プチ・ラパンのような小さなケーキ屋さんにとって、バニラの値段が上がるのは本当に大変なことです。一般的なケーキ屋さんの利益は、売上の4〜9%程度。材料費が上がると、すぐに経営が苦しくなります。

大きな会社のように大量買いで安くしてもらうこともできません。バニラの値段の変化を、そのまま受けるしかないんです。

でも嬉しいことに、お客様の半分以上は、良いものなら高くても買いたいと思ってくださっています。特に日本のお客様は、職人が作る本物の価値をよく理解してくださいます。

なぜプチ・ラパンは本物にこだわるのか

安い人工バニラに変えれば、材料費はぐんと安くなります。実際、多くのお店がそうしています。でも、私たちが20年間ずっと本物のマダガスカル産バニラを使い続けるのには、理由があります。

天然のバニラには200種類以上の香りの成分が入っています。この複雑で豊かな香りは、人工的に作ったバニラでは絶対に真似できません。

シュークリームのクリームで、あの温かくて優しい香りが立ち上がる瞬間。

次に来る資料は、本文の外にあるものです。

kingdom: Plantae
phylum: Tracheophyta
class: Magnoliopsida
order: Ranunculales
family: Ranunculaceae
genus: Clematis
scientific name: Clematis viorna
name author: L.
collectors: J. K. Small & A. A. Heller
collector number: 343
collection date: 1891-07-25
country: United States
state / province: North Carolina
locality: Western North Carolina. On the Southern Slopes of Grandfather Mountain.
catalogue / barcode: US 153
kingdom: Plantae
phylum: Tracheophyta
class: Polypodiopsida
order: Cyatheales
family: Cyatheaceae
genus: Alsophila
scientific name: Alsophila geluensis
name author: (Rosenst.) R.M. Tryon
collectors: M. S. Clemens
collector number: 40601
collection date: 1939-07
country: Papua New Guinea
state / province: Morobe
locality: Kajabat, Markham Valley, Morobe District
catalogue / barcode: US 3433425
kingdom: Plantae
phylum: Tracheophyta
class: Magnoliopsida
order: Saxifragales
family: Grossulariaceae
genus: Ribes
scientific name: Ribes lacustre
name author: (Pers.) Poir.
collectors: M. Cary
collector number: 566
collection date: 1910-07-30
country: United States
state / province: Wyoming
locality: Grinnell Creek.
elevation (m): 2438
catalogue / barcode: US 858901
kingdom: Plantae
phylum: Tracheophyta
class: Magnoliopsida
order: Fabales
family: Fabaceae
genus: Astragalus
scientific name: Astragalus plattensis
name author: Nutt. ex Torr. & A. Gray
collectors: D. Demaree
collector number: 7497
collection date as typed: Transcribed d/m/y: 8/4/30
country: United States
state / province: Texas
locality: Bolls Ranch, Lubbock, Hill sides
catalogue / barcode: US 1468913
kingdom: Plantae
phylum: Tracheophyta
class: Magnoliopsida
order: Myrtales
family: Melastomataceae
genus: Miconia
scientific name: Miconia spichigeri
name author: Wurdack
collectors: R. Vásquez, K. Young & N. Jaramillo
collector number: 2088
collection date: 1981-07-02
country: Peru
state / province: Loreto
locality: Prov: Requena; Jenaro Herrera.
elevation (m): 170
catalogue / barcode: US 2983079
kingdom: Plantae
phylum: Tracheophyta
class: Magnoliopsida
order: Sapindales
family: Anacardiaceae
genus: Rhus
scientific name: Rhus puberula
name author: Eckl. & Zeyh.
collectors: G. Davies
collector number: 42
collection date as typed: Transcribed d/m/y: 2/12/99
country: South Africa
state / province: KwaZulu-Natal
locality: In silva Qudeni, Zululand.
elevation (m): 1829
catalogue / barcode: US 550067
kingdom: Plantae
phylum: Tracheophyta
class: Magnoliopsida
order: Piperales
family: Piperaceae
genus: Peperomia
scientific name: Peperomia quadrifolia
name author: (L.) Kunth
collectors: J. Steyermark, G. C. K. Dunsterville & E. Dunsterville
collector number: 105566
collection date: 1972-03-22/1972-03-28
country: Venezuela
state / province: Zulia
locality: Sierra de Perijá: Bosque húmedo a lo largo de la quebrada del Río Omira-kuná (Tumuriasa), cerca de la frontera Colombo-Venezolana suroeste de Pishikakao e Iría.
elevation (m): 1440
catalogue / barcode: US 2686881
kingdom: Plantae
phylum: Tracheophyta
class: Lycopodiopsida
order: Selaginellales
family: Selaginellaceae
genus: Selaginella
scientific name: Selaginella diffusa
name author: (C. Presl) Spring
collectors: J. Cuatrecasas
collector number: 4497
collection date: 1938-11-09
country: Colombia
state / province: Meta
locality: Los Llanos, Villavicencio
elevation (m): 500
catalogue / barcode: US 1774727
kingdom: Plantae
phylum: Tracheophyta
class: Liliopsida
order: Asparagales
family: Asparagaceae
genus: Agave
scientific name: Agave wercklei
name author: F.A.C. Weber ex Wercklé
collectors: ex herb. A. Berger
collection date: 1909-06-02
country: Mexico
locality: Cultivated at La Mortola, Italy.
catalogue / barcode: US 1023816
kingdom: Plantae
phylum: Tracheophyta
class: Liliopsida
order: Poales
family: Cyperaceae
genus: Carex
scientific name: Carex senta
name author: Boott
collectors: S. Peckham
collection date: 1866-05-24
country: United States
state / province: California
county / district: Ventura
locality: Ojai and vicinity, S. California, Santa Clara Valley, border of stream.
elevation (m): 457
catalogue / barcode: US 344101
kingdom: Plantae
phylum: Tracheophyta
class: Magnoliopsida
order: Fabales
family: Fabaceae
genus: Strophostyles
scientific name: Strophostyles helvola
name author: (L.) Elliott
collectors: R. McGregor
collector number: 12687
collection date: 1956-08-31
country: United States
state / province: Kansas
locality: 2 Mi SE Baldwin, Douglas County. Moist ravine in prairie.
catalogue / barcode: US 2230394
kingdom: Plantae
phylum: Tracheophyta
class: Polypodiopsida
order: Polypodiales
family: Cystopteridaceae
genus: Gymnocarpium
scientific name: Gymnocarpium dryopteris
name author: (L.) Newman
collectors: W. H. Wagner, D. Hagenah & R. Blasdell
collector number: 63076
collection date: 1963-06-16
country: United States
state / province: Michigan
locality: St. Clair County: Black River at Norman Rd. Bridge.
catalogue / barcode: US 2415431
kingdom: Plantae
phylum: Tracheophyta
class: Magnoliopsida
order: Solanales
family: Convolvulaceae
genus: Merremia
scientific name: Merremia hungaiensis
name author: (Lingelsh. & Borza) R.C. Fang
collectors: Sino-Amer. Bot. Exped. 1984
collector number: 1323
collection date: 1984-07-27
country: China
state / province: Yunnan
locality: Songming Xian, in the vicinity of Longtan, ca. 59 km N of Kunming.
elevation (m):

お客様が「やっぱりプチ・ラパンは違う」と感じてくださるのは、この香りがあるからなんです。

フランスのお菓子作りは、良い材料を使うことが一番大切だと考えています。技術だけでなく、素材への妥協のなさが、本当に美味しいお菓子を作るのです。

お客様に知ってほしい本当の価値

今使っている『マダガスカル産バニラビーンズ』は、厳しい品質チェックをクリアした最高級品です。500グラムという大きな袋で買うことで、品質を保ちながらできるだけ安く仕入れています。

このバニラは、マダガスカルの農家の人が手で摘んで、昔ながらの方法でじっくり作ったものです。一本一本が農家の人の1年間の努力の結晶なんです。

私たちは、信頼できる業者さんとお付き合いして、お客様に安定した値段でお菓子をお届けできるよう頑張っています。

これからも変わらない約束

バニラを取り巻く状況は、これからも厳しいかもしれません。地球温暖化で台風が増えて、マダガスカルのバニラ作りはもっと大変になると予想されています。

でも、だからこそ本物の価値が光ります。本物志向のお客様が増えている今、素材にこだわるお店の価値はどんどん高まっています。

私たちのバニラへのこだわりは、単なる材料選びを超えています。バニラビーンズ一本一本に込められた、農家の人の思いとお客様への愛情。それを大切にしたいんです。

本物の美味しさを求めるお客様へ

安い偽物がたくさん出回る中で、本物を見つけるのは簡単ではありません。でも、本当に美味しいお菓子には、本当に良い材料が必要だと私たちは信じています。

値段が高くても、複雑で困難な状況があっても、職人の心を理解してくださるお客様のために、私たちは本物のバニラを使い続けます。

一口のシュークリームに込められた、マダガスカルから長岡京までの長い旅の物語。ぜひ味わってみてください。きっとその違いを感じていただけると思います。


プチ・ラパンは今日も、遠いマダガスカルの農家の人たちが大切に育てたバニラビーンズを使って、心を込めてお菓子を作っています。